The Insurance Compensation Consortium has already paid 31 percent of the claims filed by those affected by the Danas in Ibiza, as reported by the senator for the Pitiusas, Juanjo Ferrer. To date, 2.7 million euros have been paid to companies and individuals in the municipality, while the agency expects that within a maximum period of four months 80 percent of the victims will have received their compensation.
Follow-up meeting in Madrid
Ferrer held a meeting this Tuesday in Madrid with the general director of Insurance and Pension Funds and president of the Compensation Consortium, José Antonio Fernández de Pinto, and with the general director of the Consortium itself, Flavia Rodríguez-Ponga Salamanca, in order to evaluate the progress of the proceedings and to address the concerns of those affected.
During the meeting, Consortium officials explained that damage to vehicles is the most complex case.

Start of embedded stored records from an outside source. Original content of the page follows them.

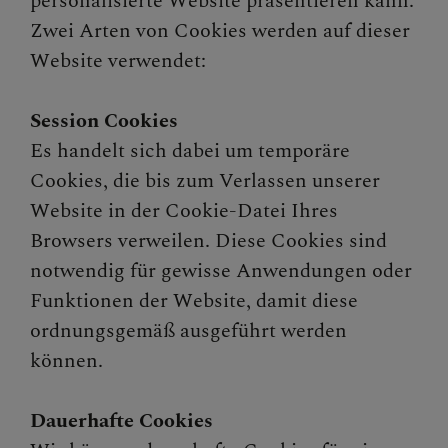
personalisierte Website präsentieren kann.
Zwei Arten von Cookies werden auf dieser
Website verwendet:
Session Cookies
Es handelt sich dabei um temporäre
Cookies, die bis zum Verlassen unserer
Website in der Cookie-Datei Ihres
Browsers verweilen. Diese Cookies sind
notwendig für gewisse Anwendungen oder
Funktionen der Website, damit diese
ordnungsgemäß ausgeführt werden
können.
Dauerhafte Cookies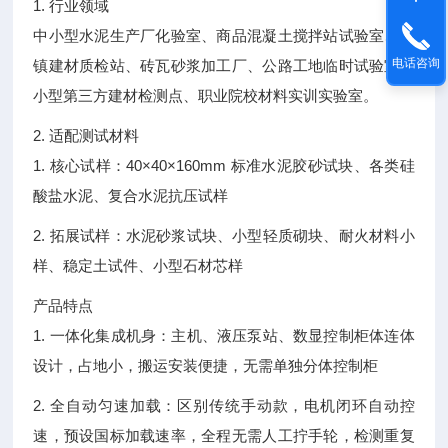
1. 行业领域
中小型水泥生产厂化验室、商品混凝土搅拌站试验室、乡
电话咨询
镇建材质检站、砖瓦砂浆加工厂、公路工地临时试验室、
小型第三方建材检测点、职业院校材料实训实验室。
2. 适配测试材料
1. 核心试样：40×40×160mm 标准水泥胶砂试块、各类硅
酸盐水泥、复合水泥抗压试样
2. 拓展试样：水泥砂浆试块、小型轻质砌块、耐火材料小
样、稳定土试件、小型石材芯样
产品特点
1. 一体化集成机身：主机、液压泵站、数显控制柜体连体
设计，占地小，搬运安装便捷，无需单独分体控制柜
2. 全自动匀速加载：区别传统手动款，电机闭环自动控
速，预设国标加载速率，全程无需人工拧手轮，检测重复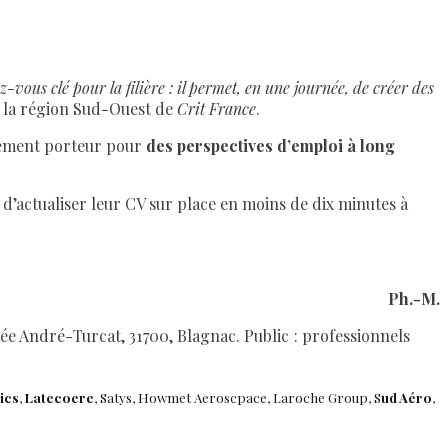
ous clé pour la filière : il permet, en une journée, de créer des
de la région Sud-Ouest de
Crit France
.
èrement porteur pour
des perspectives d’emploi à long
u d’actualiser leur CV sur place en moins de dix minutes à
Ph.-M.
lée André-Turcat, 31 700, Blagnac. Public : professionnels
ics
,
Latecoere
, Satys, Howmet Aeroscpace, Laroche Group, S
ud Aéro
,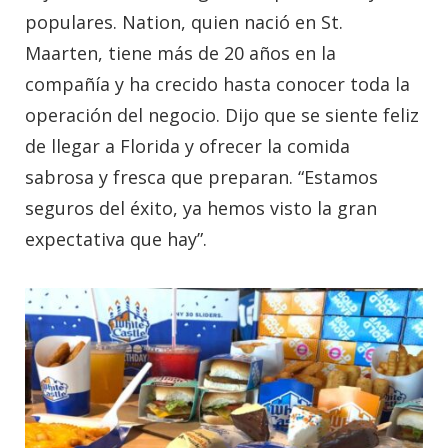
populares. Nation, quien nació en St.
Maarten, tiene más de 20 años en la
compañía y ha crecido hasta conocer toda la
operación del negocio. Dijo que se siente feliz
de llegar a Florida y ofrecer la comida
sabrosa y fresca que preparan. “Estamos
seguros del éxito, ya hemos visto la gran
expectativa que hay”.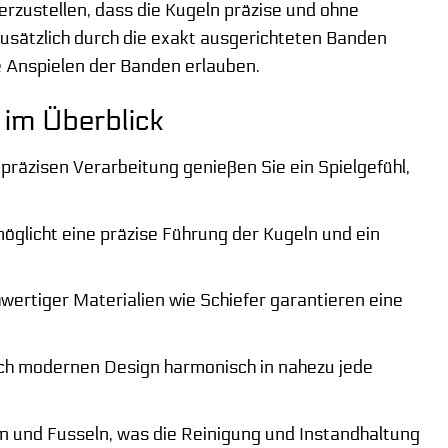
erzustellen, dass die Kugeln präzise und ohne
zusätzlich durch die exakt ausgerichteten Banden
se Anspielen der Banden erlauben.
 im Überblick
räzisen Verarbeitung genießen Sie ein Spielgefühl,
glicht eine präzise Führung der Kugeln und ein
ertiger Materialien wie Schiefer garantieren eine
noch modernen Design harmonisch in nahezu jede
n und Fusseln, was die Reinigung und Instandhaltung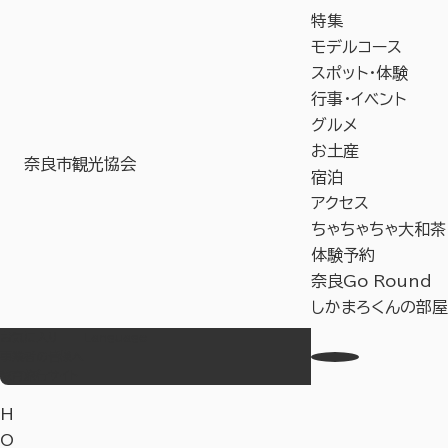
特集
モデルコース
スポット・体験
行事・イベント
グルメ
お土産
奈良市観光協会
宿泊
アクセス
ちゃちゃちゃ大和茶
体験予約
奈良Go Round
しかまろくんの部屋
お気に入り
Language
事業者の皆様へ
教育旅行サイト
H
O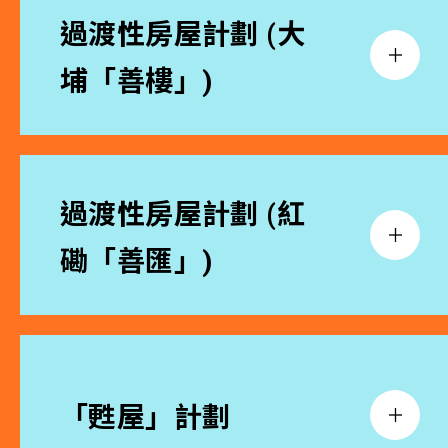
過渡性房屋計劃 (大
埔「善樓」)
過渡性房屋計劃 (紅
磡「善匯」)
「甦屋」計劃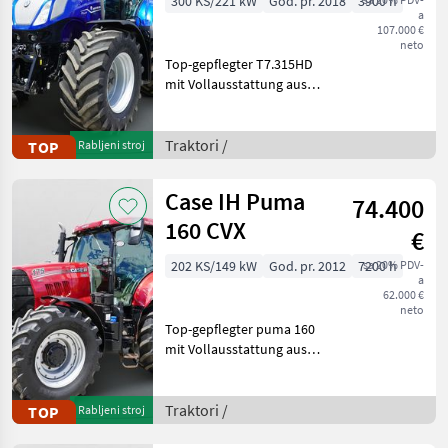
300 KS/221 kW
God. pr. 2018
3900 h
a
107.000 €
neto
Top-gepflegter T7.315HD
mit Vollausstattung aus
erster Hand. Kein
Lohnunternehmer – nur
am eigenen Betrieb
Traktori /
TOP
Rabljeni stroj
gelaufen. Durchgehend
gewartet, einsatzbereit,
Case IH Puma
74.400
aufbereitet
160 CVX
€
202 KS/149 kW
God. pr. 2012
7200 h
sa 20% PDV-
a
62.000 €
neto
Top-gepflegter puma 160
mit Vollausstattung aus
erster Hand. Kein
Lohnunternehmer – nur
am eigenen Betrieb
Traktori /
TOP
Rabljeni stroj
gelaufen. Durchgehend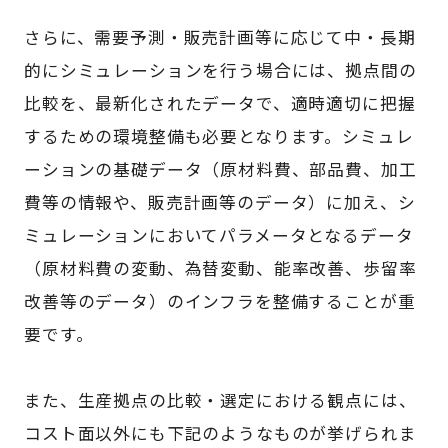
さらに、需要予測・販売計画等に応じて中・長期
的にシミュレーションを行う場合には、拠点間の
比較を、最新化されたデータで、適時適切に把握
するための環境整備も必要となります。シミュレ
ーションの基礎データ（原材料費、部品費、加工
費等の情報や、販売計画等のデータ）に加え、シ
ミュレーションにおいてパラメータとなるデータ
（原材料費の変動、為替変動、能率改善、歩留率
改善等のデータ）のインフラを整備することが重
要です。
また、生産拠点の比較・選定における観点には、
コスト面以外にも下記のようなものが挙げられま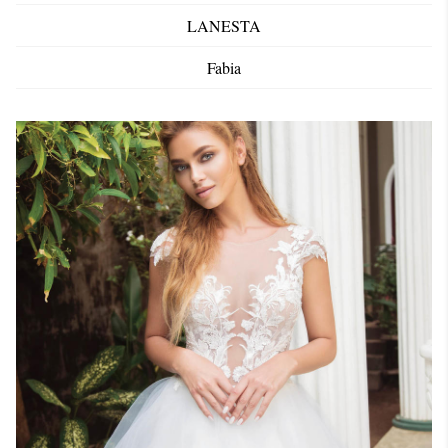
LANESTA
Fabia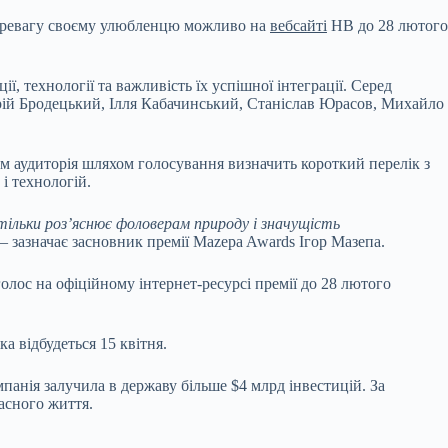
 перевагу своєму улюбленцю можливо на
вебсайті
НВ до 28 лютого
, технології та важливість їх успішної інтеграції. Серед
дрій Бродецький, Ілля Кабачинський, Станіслав Юрасов, Михайло
ом аудиторія шляхом голосування визначить короткий перелік з
 і технологій.
тільки роз’яснює фоловерам природу і значущість
– зазначає засновник премії Mazepa Awards Ігор Мазепа.
 голос на офіційному
інтернет-ресурсі
премії до 28 лютого
а відбудеться 15 квітня.
панія залучила в державу більше $4 млрд інвестицій. За
ласного життя.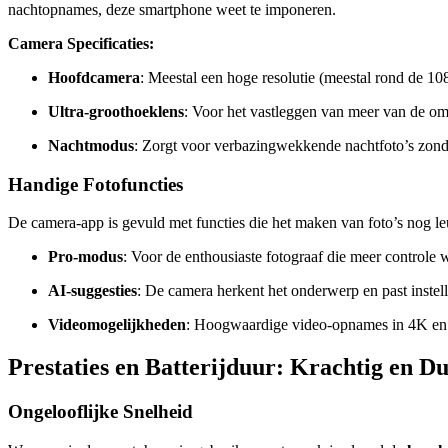
nachtopnames, deze smartphone weet te imponeren.
Camera Specificaties:
Hoofdcamera
: Meestal een hoge resolutie (meestal rond de 10
Ultra-groothoeklens
: Voor het vastleggen van meer van de o
Nachtmodus
: Zorgt voor verbazingwekkende nachtfoto’s zonde
Handige Fotofuncties
De camera-app is gevuld met functies die het maken van foto’s nog l
Pro-modus
: Voor de enthousiaste fotograaf die meer controle w
AI-suggesties
: De camera herkent het onderwerp en past instel
Videomogelijkheden
: Hoogwaardige video-opnames in 4K en 
Prestaties en Batterijduur: Krachtig en 
Ongelooflijke Snelheid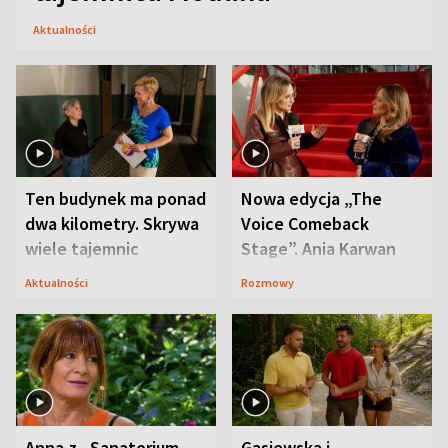
Aktualności
Ten budynek ma ponad
Nowa edycja „The
dwa kilometry. Skrywa
Voice Comeback
wiele tajemnic
Stage”. Ania Karwan
zapowiada
Aktualności
Rozmowy
niespodzianki
Anna z „Sanatorium
Gąsiewska i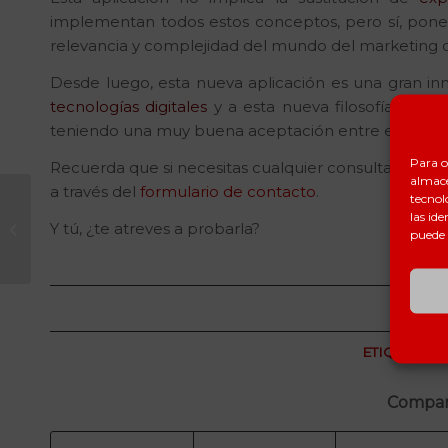
implementan todos estos conceptos, pero sí, pone 
relevancia y complejidad del mundo del marketing d
Desde luego, esta nueva aplicación es una gran inn
tecnologías digitales
y a esta nueva filosofía del m
teniendo una muy buena aceptación entre el públic
Para o
Recuerda que si necesitas cualquier consulta o
solu
almace
a través del
formulario de contacto
.
tecnol
las ide
¡Pokémon Go revoluciona el
Y tú, ¿te atreves a probarla?
puede 
mundo!
JU
ETIQUETAS:
Compart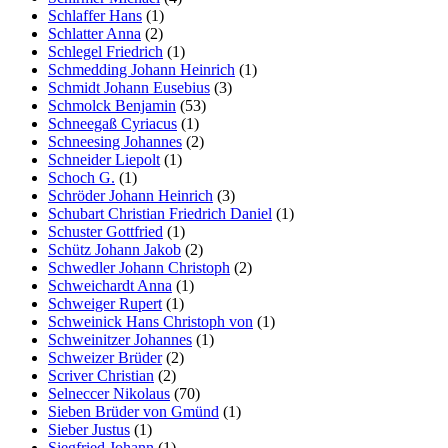
Schlaffer Hans
(1)
Schlatter Anna
(2)
Schlegel Friedrich
(1)
Schmedding Johann Heinrich
(1)
Schmidt Johann Eusebius
(3)
Schmolck Benjamin
(53)
Schneegaß Cyriacus
(1)
Schneesing Johannes
(2)
Schneider Liepolt
(1)
Schoch G.
(1)
Schröder Johann Heinrich
(3)
Schubart Christian Friedrich Daniel
(1)
Schuster Gottfried
(1)
Schütz Johann Jakob
(2)
Schwedler Johann Christoph
(2)
Schweichardt Anna
(1)
Schweiger Rupert
(1)
Schweinick Hans Christoph von
(1)
Schweinitzer Johannes
(1)
Schweizer Brüder
(2)
Scriver Christian
(2)
Selneccer Nikolaus
(70)
Sieben Brüder von Gmünd
(1)
Sieber Justus
(1)
Siegfried Johann
(1)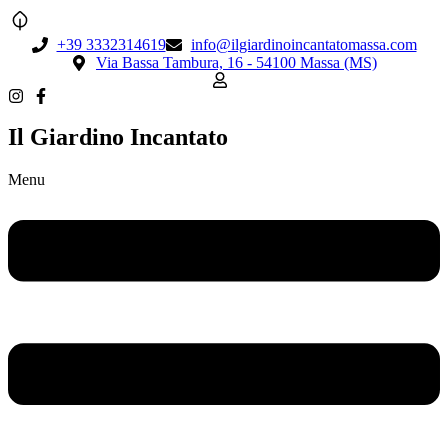
+39 3332314619
info@ilgiardinoincantatomassa.com
Via Bassa Tambura, 16 - 54100 Massa (MS)
Il Giardino Incantato
Menu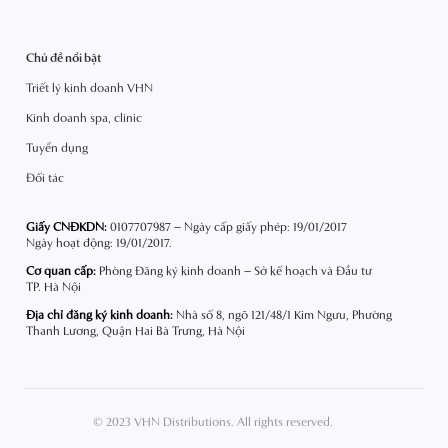
Chủ đề nổi bật
Triết lý kinh doanh VHN
Kinh doanh spa, clinic
Tuyển dụng
Đối tác
Giấy CNĐKDN:
0107707987 – Ngày cấp giấy phép: 19/01/2017
Ngày hoạt động: 19/01/2017.
Cơ quan cấp:
Phòng Đăng ký kinh doanh – Sở kế hoạch và Đầu tư
TP. Hà Nội
Địa chỉ đăng ký kinh doanh:
Nhà số 8, ngõ 121/48/1 Kim Ngưu, Phường
Thanh Lương, Quận Hai Bà Trưng, Hà Nội
© 2023 VHN Distributions. All rights reserved.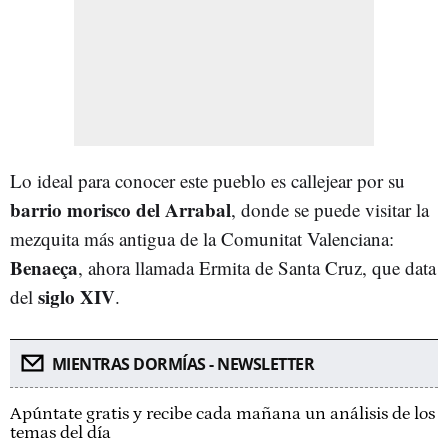
Lo ideal para conocer este pueblo es callejear por su
barrio morisco del Arrabal
, donde se puede visitar la
mezquita más antigua de la Comunitat Valenciana:
Benaeça
, ahora llamada Ermita de Santa Cruz, que data
siglo XIV
del
.
MIENTRAS DORMÍAS - NEWSLETTER
Apúntate gratis y recibe cada mañana un análisis de los
temas del día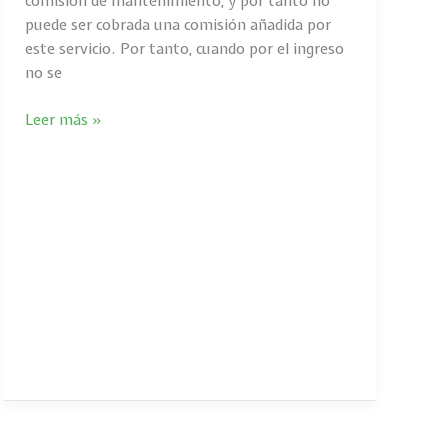
comisión de mantenimiento, y por tanto no
puede ser cobrada una comisión añadida por
este servicio. Por tanto, cuando por el ingreso
no se
Leer más »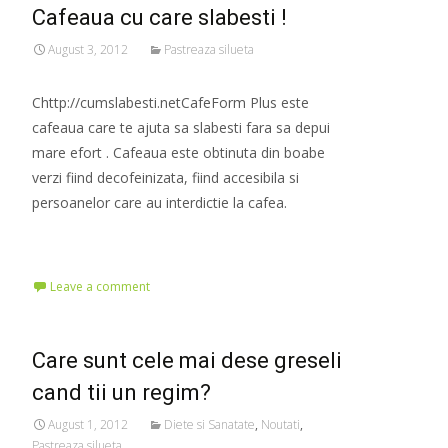
Cafeaua cu care slabesti !
August 3, 2012
Pastreaza silueta
Chttp://cumslabesti.netCafeForm Plus este
cafeaua care te ajuta sa slabesti fara sa depui
mare efort . Cafeaua este obtinuta din boabe
verzi fiind decofeinizata, fiind accesibila si
persoanelor care au interdictie la cafea.
Read More…
Leave a comment
Care sunt cele mai dese greseli
cand tii un regim?
August 1, 2012
Diete si Sanatate
,
Noutati
,
Pastreaza silueta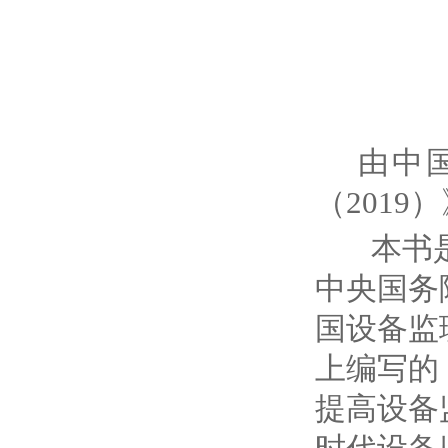
由中
（2019
本书是在
中央国务
国设备监
上编写的
提高设备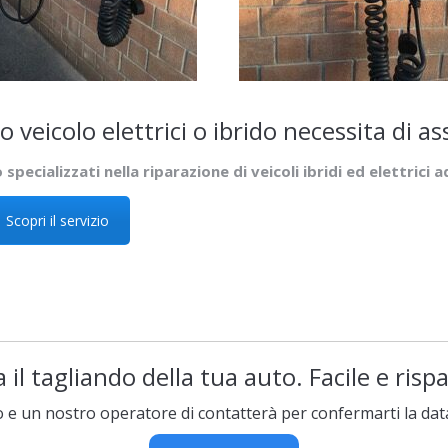
uo veicolo elettrici o ibrido necessita di a
specializzati nella riparazione di veicoli ibridi ed elettrici 
Scopri il servizio
 il tagliando della tua auto. Facile e ris
o e un nostro operatore di contatterà per confermarti la dat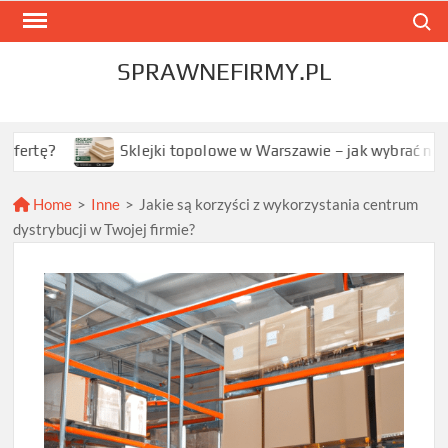
Skip
Search
to
content
SPRAWNEFIRMY.PL
Sklejki topolowe w Warszawie – jak wybrać najlepszą opcj
Home
>
Inne
>
Jakie są korzyści z wykorzystania centrum
dystrybucji w Twojej firmie?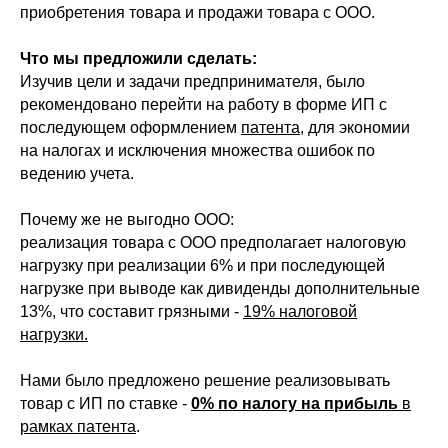
приобретения товара и продажи товара с ООО.
Что мы предложили сделать:
Изучив цели и задачи предпринимателя, было
рекомендовано перейти на работу в форме ИП с
последующем оформлением
патента
, для экономии
на налогах и исключения множества ошибок по
ведению учета.
Почему же не выгодно ООО:
реализация товара с ООО предполагает налоговую
нагрузку при реализации 6% и при последующей
нагрузке при выводе как дивиденды дополнительные
13%, что составит грязными -
19% налоговой
нагрузки.
Нами было предложено решение реализовывать
товар с ИП по ставке -
0% по налогу на прибыль
в
рамках патента
.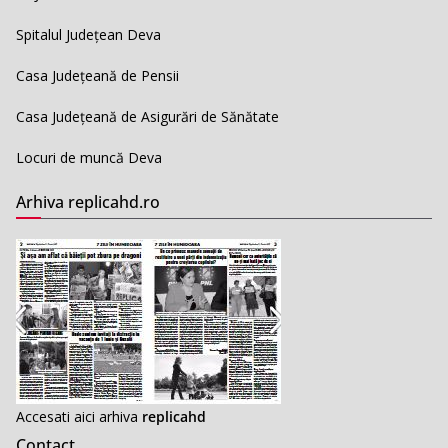
Spitalul Județean Deva
Casa Județeană de Pensii
Casa Județeană de Asigurări de Sănătate
Locuri de muncă Deva
Arhiva replicahd.ro
Accesati aici arhiva
replicahd
Contact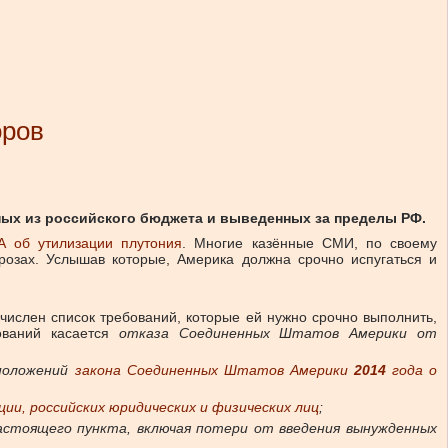
оров
ных из российского бюджета и выведенных за пределы РФ.
А об утилизации плутония
. Многие казённые СМИ, по своему
грозах. Услышав которые, Америка должна срочно испугаться и
ечислен список требований, которые ей нужно срочно выполнить,
ований касается
отказа Соединенных Штатов Америки от
 положений
закона Соединенных Штатов Америки
2014
года о
ии, российских юридических и физических лиц
;
настоящего пункта, включая потери от введения вынужденных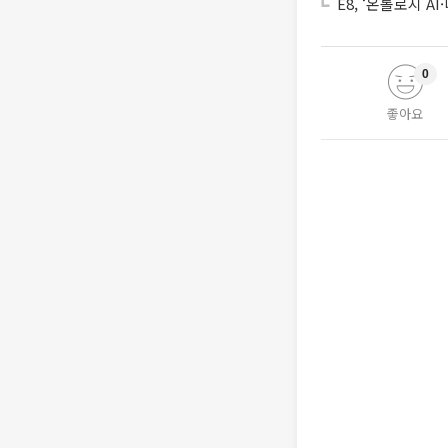
E8, ‘온톨로지 
0
좋아요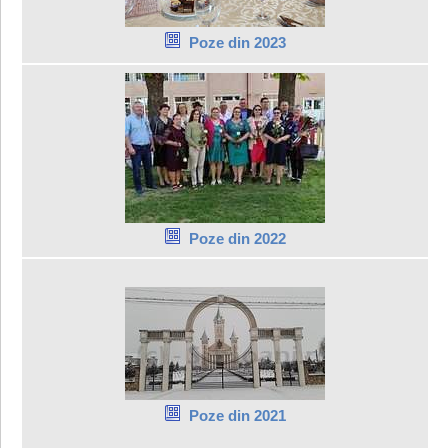
Poze din 2023
Poze din 2022
Poze din 2021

The high number of people affected -about 1,300 in Ibiza alone-has caused a collapse in the workshops, which makes it difficult to accurately assess the damage and delays the closure of some files.
Chained storms and unavoidable delays
Another factor that has delayed the process is that the different storms that affected the island occurred with little time difference, a fact that complicates the identification and categorization of the damage of each episode, according to Ferrer after his meeting in Madrid.
Despite these difficulties, the senator highlighted the “good performance of the Consortium”, which, he said, “is offering all possible resources so that the affected people and companies can recover normality as soon as possible“.
Aid does not depend on the disaster area
Ferrer also recalled that the payment of indemnities by the Consortium is independent of the declaration of a catastrophe zone, so there will be no delays linked to the absence or presence of such declaration.